3 de março de 2009

O menino que queria uma estrela

Por Fábio Reynol

Eram só os dois debaixo da noite clara, quando o pequeno olhando firme para o céu falou:

- Pai, me dá uma estrela?

O homem perturbou-se. Estava ali um menino que queria uma estrela. Por um acaso dos ventos, era o seu filho. O que no mundo acenderia tal desejo no coração de uma criança? Está certo, pensou melhor o homem, o pedido não poderia vir de um adulto. Os adultos não querem saber das estrelas. Se as olham é para ver se nelas há gás, se são anãs brancas ou supernovas, se estão a tantos milhões de anos-luz, se vão explodir ou nascer, coisas absolutamente irrelevantes para quem recebeu a tarefa de entregar uma delas ao próprio filho. Será que os homens que estudam o céu já pediram alguma vez uma estrela aos seus pais? “Acho que não”, concluiu.

O menino que queria uma estrela aguardava em silêncio a resposta do pai. Fitava hipnotizado o pontilhado céu. Pescoço esticado, esperava sem pressa as interlocuções do perturbado adulto. Imaginava onde guardaria sua estrela, se debaixo do travesseiro ou da cama, num lugar onde a mãe não fosse danar com ele, “menino, tire essa estrela do caminho que alguém vai tropeçar nela!” Depois pensou se o deixariam levar sua estrela para a escola. A mostraria orgulhoso aos colegas, diria que fora presente do pai gigante que esticou alto o braço e, como que arrancando a suculenta jabuticaba do galho mais alto, colhera uma estrela que brilhava forte na palma de sua mão.

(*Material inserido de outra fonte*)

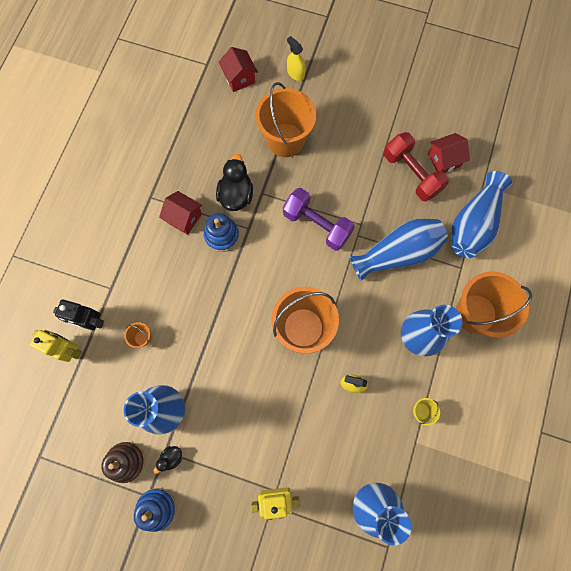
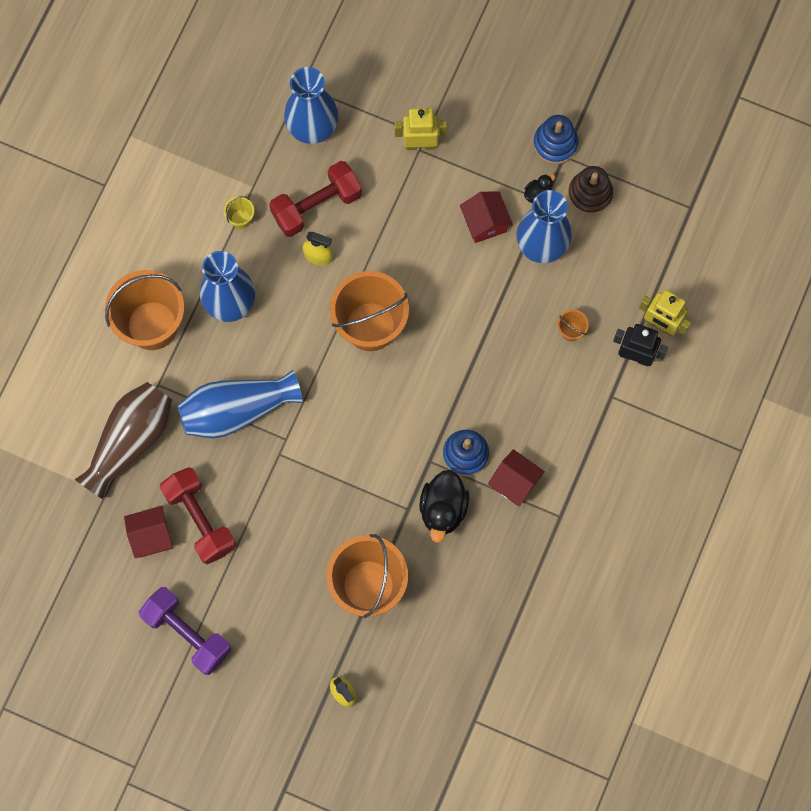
camera: 175 degrees left, 0 degrees up
(239, 78) = (427, 692): red house -> red house (485, 223)
(317, 225) = (338, 458): purple dumbbell -> purple dumbbell (187, 633)
(359, 429) = (316, 206): none -> red dumbbell
(473, 224) = (130, 441): blue vase -> brown vase

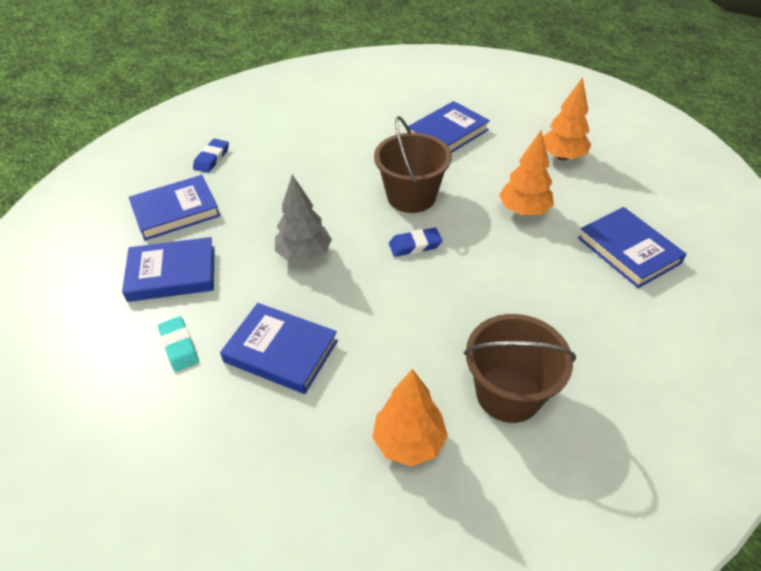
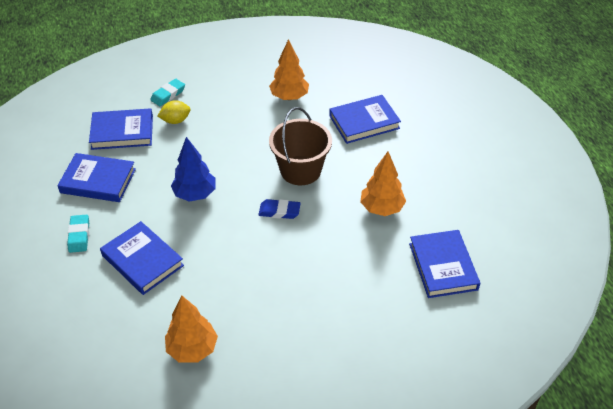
camera: 20 degrees right, 0 degrees up
(212, 158) = (168, 95): blue eraser -> turquoise eraser
(236, 183) = (175, 121): none -> yellow lemon
(304, 254) = (195, 194): grey tree -> blue tree
(508, 393) = (278, 341): brown bucket -> none
(562, 157) = (446, 170): orange tree -> orange tree (289, 97)

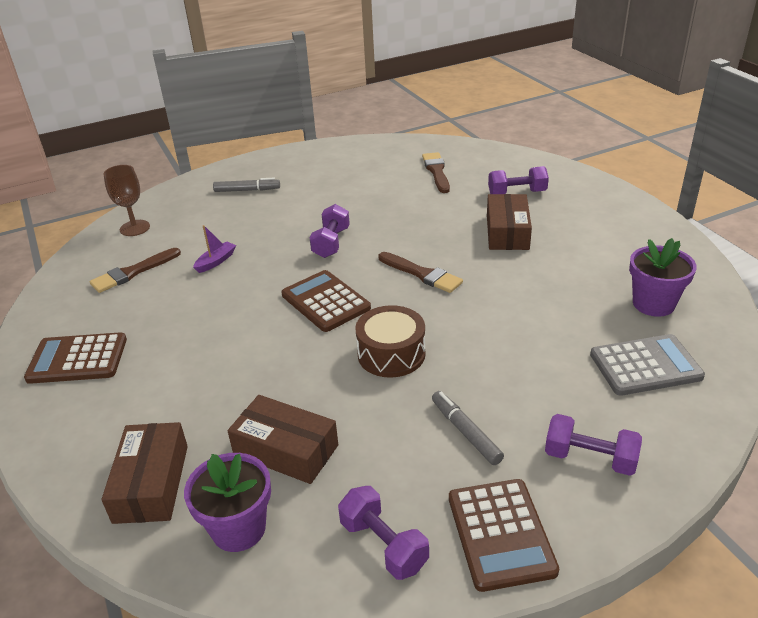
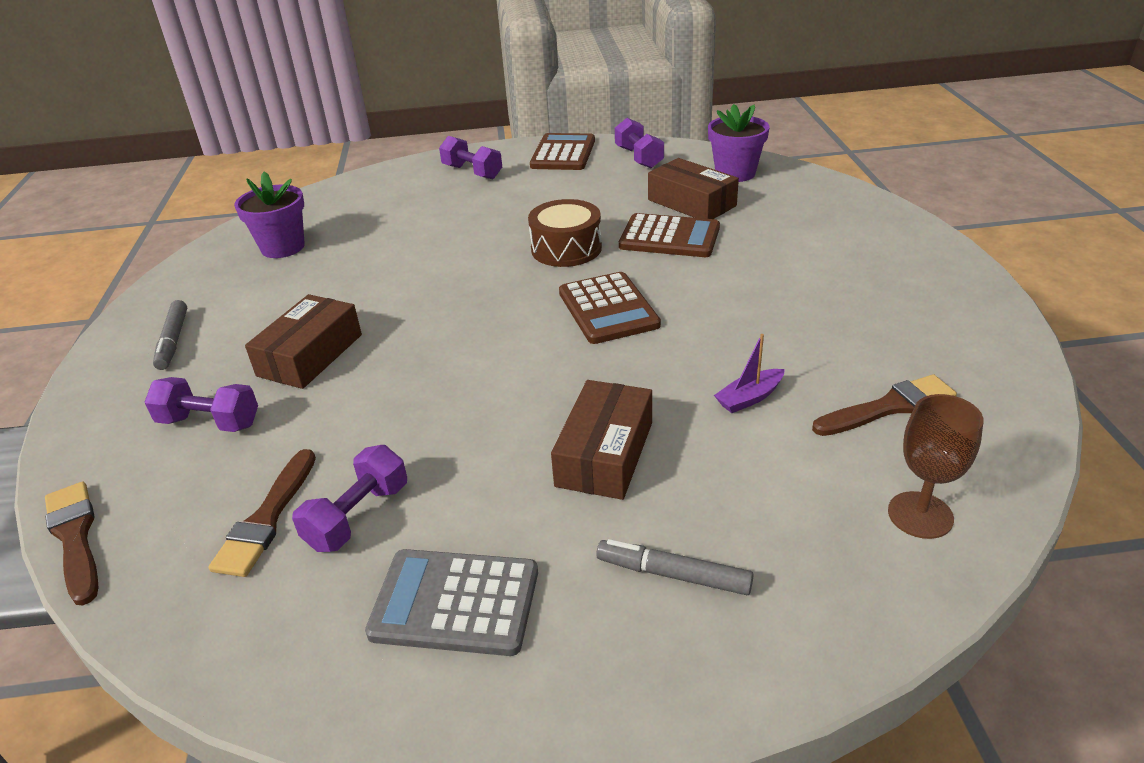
camera: 160 degrees left, 0 degrees up
(77, 359) = (920, 298): brown calculator -> brown calculator (669, 237)
(151, 483) = (805, 200): brown box -> brown box (605, 454)
(331, 243) = (560, 392): purple dumbbell -> purple dumbbell (358, 516)
(422, 274) = (471, 320): brown brush -> brown brush (75, 537)
(465, 432) = (544, 194): grey marker -> grey marker (173, 341)
(645, 366) = (363, 208): grey calculator -> grey calculator (455, 602)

O pai do menino que queria uma estrela agora pensava na própria infância. Tentou lembrar por que razão ele nunca havia pedido uma estrela ao seu pai. Relembrou vários momentos de criança, de como era bom roubar doces na cozinha, brincar debaixo da chuva e de ficar até tarde da noite acordado só para não ter que dormir na hora certa. Nessas noites, ele costumava ver céus povoados de galáxias. Pensava se um disco voador viria lhe falar que ele era um dos pontinhos brancos vistos lá do planeta dele. Lembrou-se também duma noite em que começou a contar as estrelas e dormiu no chão antes de terminar. Mas nunca se lembrou de pedir uma delas ao pai. Perguntou-se se teria sido mais feliz se tivesse ganhado uma estrela. Não conseguiu responder.

Enquanto isso, o menino que queria uma estrela brincava em pensamentos com a estrela que ainda não tinha. Fitando uma a uma no espaço, imaginava por que haveria de existir tantas estrelas se não fosse para serem distribuídas às crianças que precisassem delas. E ele precisava de uma. Era uma questão de fe-li-ci-da-de. Como uma criança poderia ser feliz sem uma estrela? “Não. Não há como”, o menino respondeu-se.

O pai do menino que queria uma estrela desceu dos pensamentos, abaixou a cabeça e observou o filho pequeno lá perto do chão. Olhou novamente para o cosmo e sentiu-se incrivelmente próximo dele. Era de fato um gigante que tocava o céu com as mãos. Sentiu-se maior ainda porque tinha a missão de buscar uma estrela para um menino. Nunca lhe haviam confiado uma tarefa tão preciosa. Em silêncio, o homem esticou não um, mas os dois braços para o universo e enlaçou o céu com suas mãos gigantescas. Colheu um punhado de estrelas da constelação mais brilhante, chacoalhou as mãos juntas em concha para sair o excesso, olhou as que sobraram e dentre elas pinçou a mais bela. Aconchegou-a delicadamente entre as mãos como quem carrega um pintinho recém-nascido. Agachou-se para o filho.

- Abra o bolso.

O menino obedeceu com os olhos arregalados de felicidade, mal acreditando no que via. Fechou a boca do bolso com as duas mãozinhas para não deixar nem um pingo de luz escapar. Ainda inebriado, estendeu uma mão ao pai e manteve a outra no bolso segurando a sua estrela. Em silêncio, o pai e o menino que tinha uma estrela voltaram para casa emocionados por levarem consigo um pedaço daquele céu.